PHOENIX -- With the disappearance of 5-year-old Jhessye Shockley making national headlines, children's safety is on the minds of many.
According to the FBI and other law-enforcement agencies throughout the country, the first 48 hours are crucial when a child goes missing. The better prepared you are to help police who are trying to find your child, the more effective they can be during those all-important hours.
The FBI has developed a smartphone app designed specifically to help authorities find your child should the unthinkable happen. According to the FBI's website, that app is "putting safety in your hands."
The FBI Child ID app, the first mobile app developed by the FBI, gives you a convenient and easily accessibly place to store photos and vital information about your children. For additional security, you can password-protect that data. Neither the FBI nor iTunes collects and stores anything entered into the app. It lives only on your smartphone.
Not only does the apps put essential information literally at your fingertips, allowing you to instantly share identifying information with police and others, it also allows you to easily send that information to law-enforcement agencies with just a couple of clicks.
Basically you create a profile for each of your children, including his or her full name, a current photo, a details description and contact information for you. The key is to keep that information as up-to-date as possible.
The iPhone app is almost a digital companion to the National Child Identification Program Kit, which is provided by the American Football Coaches Association in partnership with the FBI. The NCIP Kit lets you take your child's fingerprints and collect DNA samples to have on hand.
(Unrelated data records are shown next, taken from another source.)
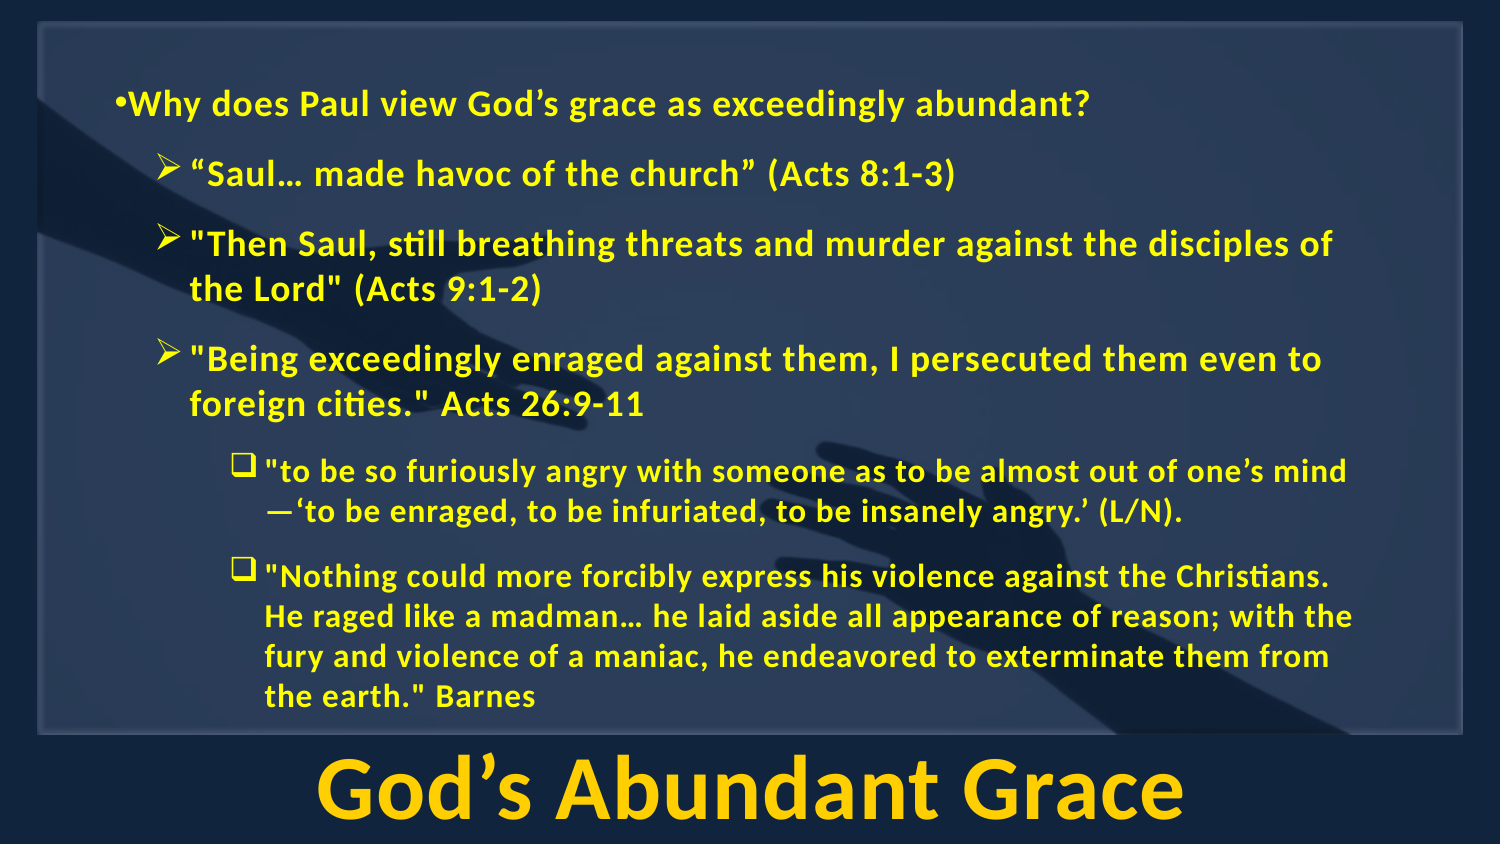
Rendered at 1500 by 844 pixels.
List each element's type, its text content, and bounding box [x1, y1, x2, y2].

picture [37, 21, 1463, 735]
text_box God’s Abundant Grace [301, 744, 1203, 844]
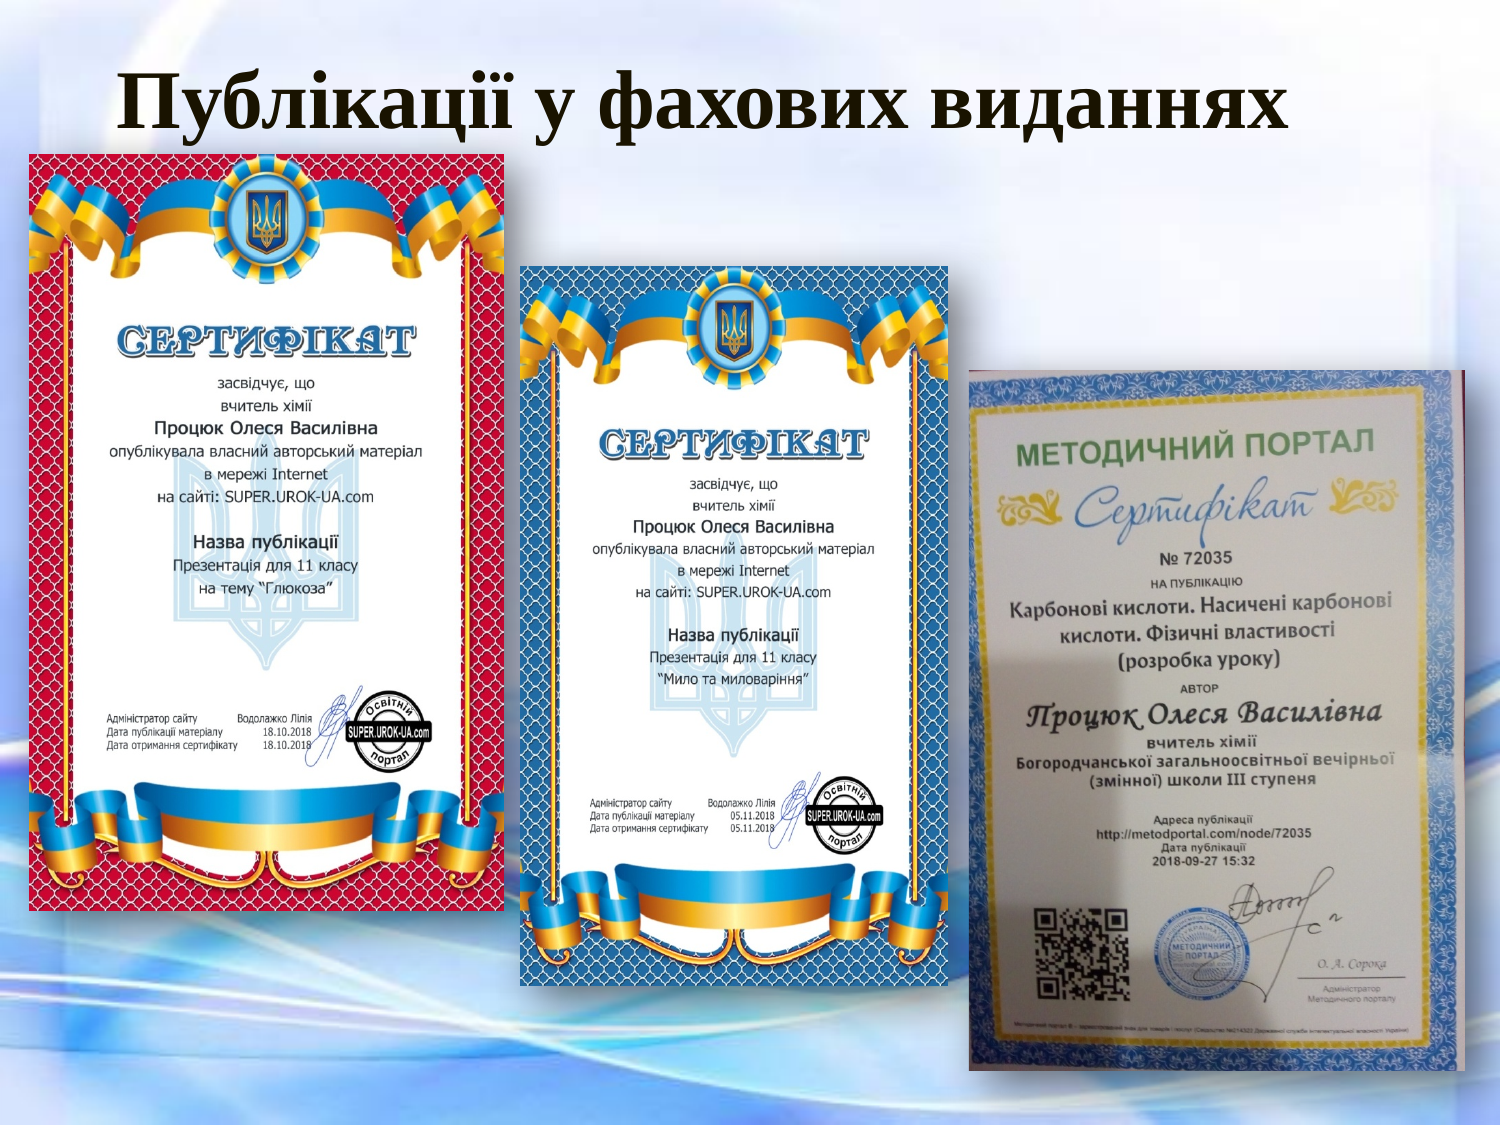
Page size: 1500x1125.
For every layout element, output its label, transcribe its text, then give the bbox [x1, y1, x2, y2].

Launched in early August, the free FBI Child ID app has been downloaded from Apple's iTunes App Store more than 80,000 times.
Radio personality Mathew Blades of Mix 96.9 is one of those 80,000.
"I just think, as a dad … this is a really cool thing to have instant access to …," he told 3TV"s resident mom-to-be, Kaley O'Kelley. "In the event that you ever need it, you know that it's there."
In addition to being an information repository, the also offers tips on keeping children safe, checklists for parents and provides specific guidance on what you need to do in the first 24 hours should your child go missing. There's also guidance for the second 24 hours if your child is not found quickly.
While the app is only available for the iPhone right now, the FBI says it plans to make the free tool available on other mobile devices in the near future.